Ekonom Institute for Development of Economics and Finance (Indef), Didik J Rachbini, mengatakan bahwa utang badan usaha milik negara (BUMN) perbankan dan non perbankan yang pasti akan ditanggung negara jika gagal bayar mencapai Rp 2.143 triliun.

Total utang publik sekarang mencapai Rp 8.504 triliun. Saya memperkirakan di akhir periode, pemerintahan ini akan mewariskan lebih dari Rp10.000 triliun kepada presiden berikutnya,” katanya dikutip melalui keterangan pers, Kamis (3/6/2021).

Didik menjelaskan bahwa pada 2019 utang yang diputuskan di anggaran pendapatan dan belanja negara (APBN) mencapai Rp 921,5 triliun. Keperluan tersebut untuk membayar bunga, pokok, dan sisanya menambal kebutuhan defisit.

Tahun lalu, rencana utang ingin ditekan menjadi Rp 651,1 triliun agar wajah APBN kelihatan apik. Tapi krisis dan pandemi mengharuskan utang tahun 2020 dinaikkan hampir 2 kali lipat menjadi Rp 1226 triliun.

Perubahan-perubahan tersebut, ungkap Didik, mencerminkan perilaku labil dan seenak sendiri dari penguasa. Akibatnya, setiap tahun kewajiban pembayaran utang pokok dan bunga plus cicilan utang luar negeri pemerintah yang tidak termasuk swasta pada 2020 mencapai Rp 772 triliun.

Sementara itu, pembayaran utang dari kantong APBN ke depan bisa bergerak cepat menuju Rp1.000 triliun dalam waktu tidak terlalu lama.

Saya hanya mengingatkan, gabungan dari masalah APBN ini ditambah kepercayaan publik merosot maka krisis bisa terjadi. Karena itu, kemungkinan krisis harus dicegah dengan menguatkan kembali APBN agar hati-hati dalam perencanaannya dan mengembalikan lagi pertumbuhan di atas tingkat moderat,” jelasnya.

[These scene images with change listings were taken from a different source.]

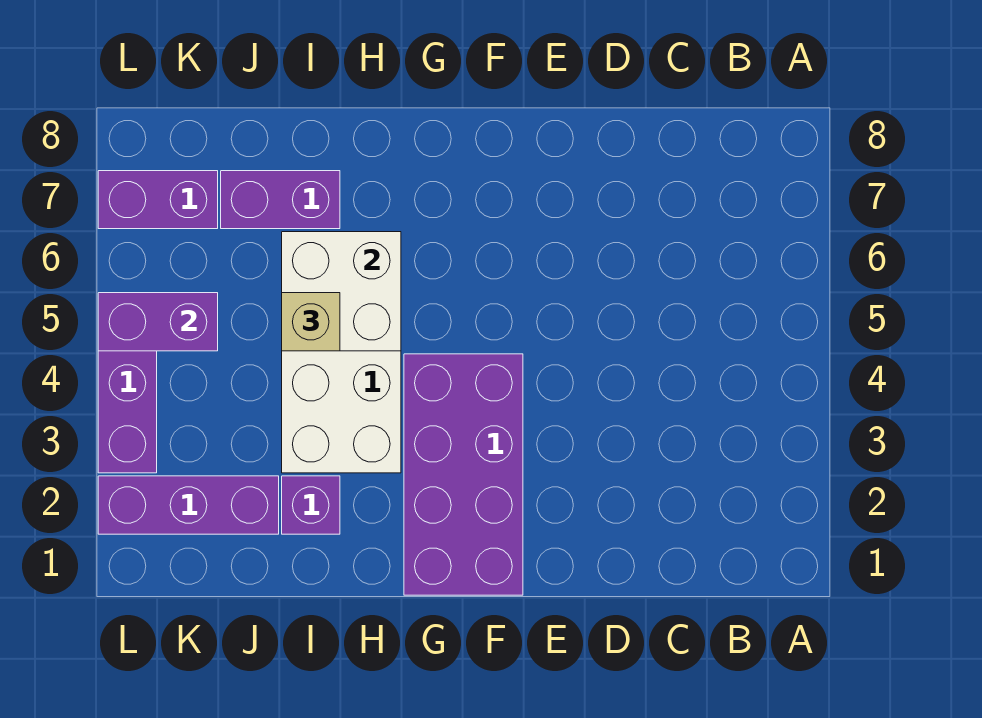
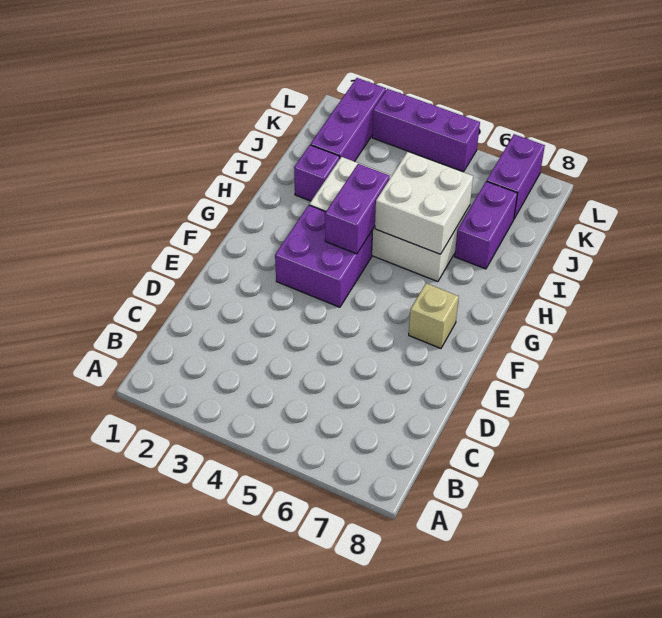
purple brick F1:G4 level 1 -> purple brick F3:G4 level 1
tan brick I5 level 3 -> tan brick F7 level 1
purple brick K5:L5 level 2 -> purple brick G4:H4 level 2

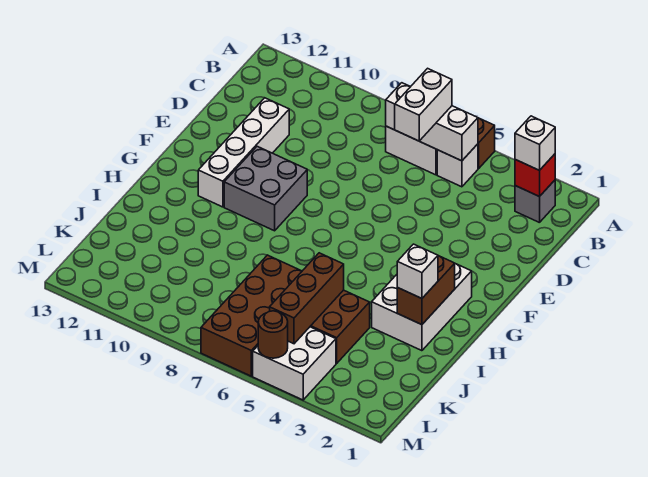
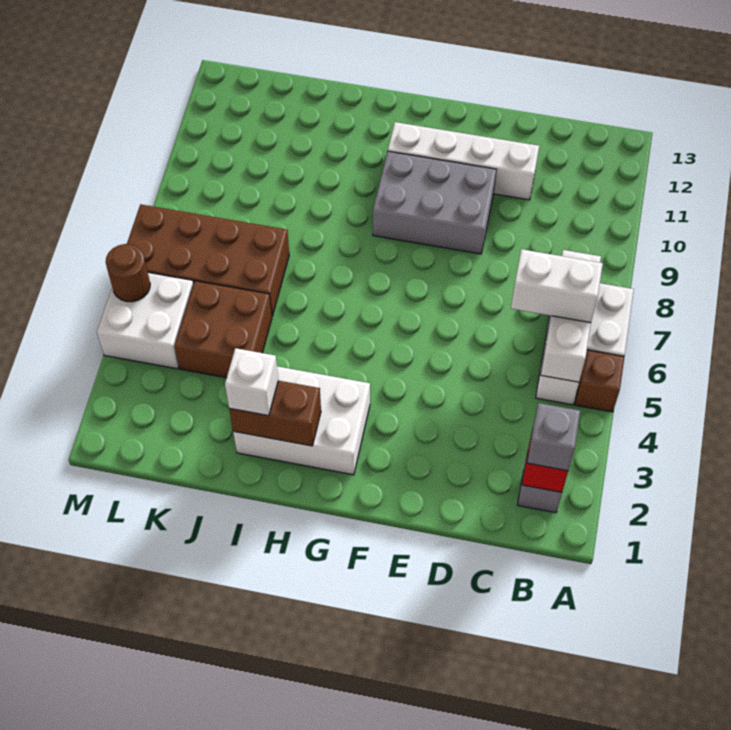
white brick B2 level 3 -> grey brick B2 level 3
grey brick F9:G10 level 1 -> grey brick E9:G10 level 1
brown brick J5:L5 level 2 -> none

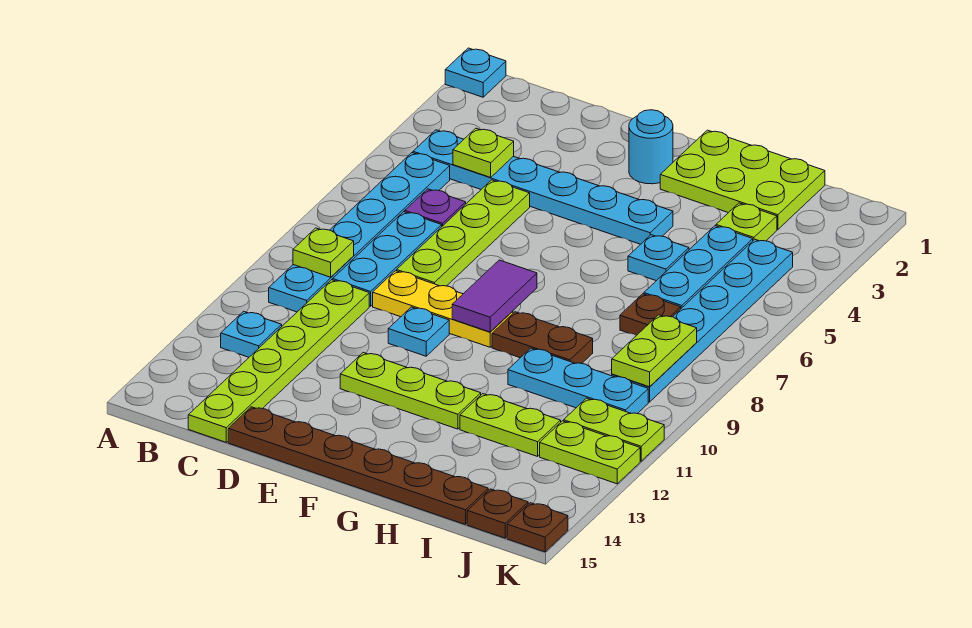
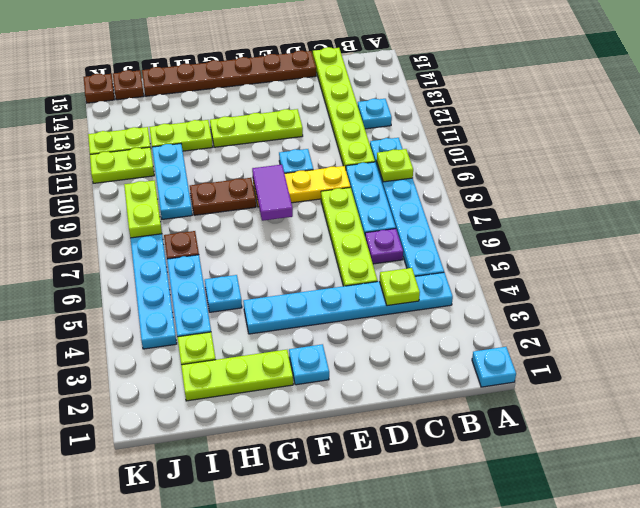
cyan round brick F2 level 1 -> cyan plate F2 level 1
lime plate G1:I2 level 1 -> lime plate G2:I2 level 1
cyan plate H10:J10 level 1 -> cyan plate I9:I11 level 1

Jakarta – Utang pemerintah pusat membengkak. Periode April 2021 meroket menjadi Rp 6.527,29 triliun. Dengan jumlah itu, rasio utang pemerintah mencapai 41,18% terhadap Produk Domestik Bruto (PDB). Jumlah itu bertambah Rp 82,22 triliun dibandingkan dengan akhir bulan sebelumnya sebesar Rp 6.445,07 triliun.

Utang sebanyak itu, apakah sepadan dengan belanja negara? Ekonom Center of Reform on Economics (CORE), Yusuf Rendy mengatakan ada dua sisi yang bisa dilihat apakah penambahan utang negara ini sepadan atau tidaknya dengan belanja negara.

Namun, jika dibandingkan dengan target pemerintah yang harus tercapai. Ia tegas mengatakan harus ada yang dievaluasi, khususnya dalam konteks belanja pemerintah. Dia pun menyinggung belanja Pemulihan Ekonomi Nasional (PEN) yang masih kurang dieksekusi.

Kalau dilihat dari target yang harus dicapai pemerintah, memang penambahan nilai utang ini sebagai macam hal perlu dievaluasi, khususnya dari konteks bagaimana belanja pemerintah direalisasikan. kalau kita lihat di tahun lalu, belanja PEN kita tahu tidak 100% hanya 80%, masih ada sisa yang kemudian tidak dibelanjakan di tahun ini,” tuturnya.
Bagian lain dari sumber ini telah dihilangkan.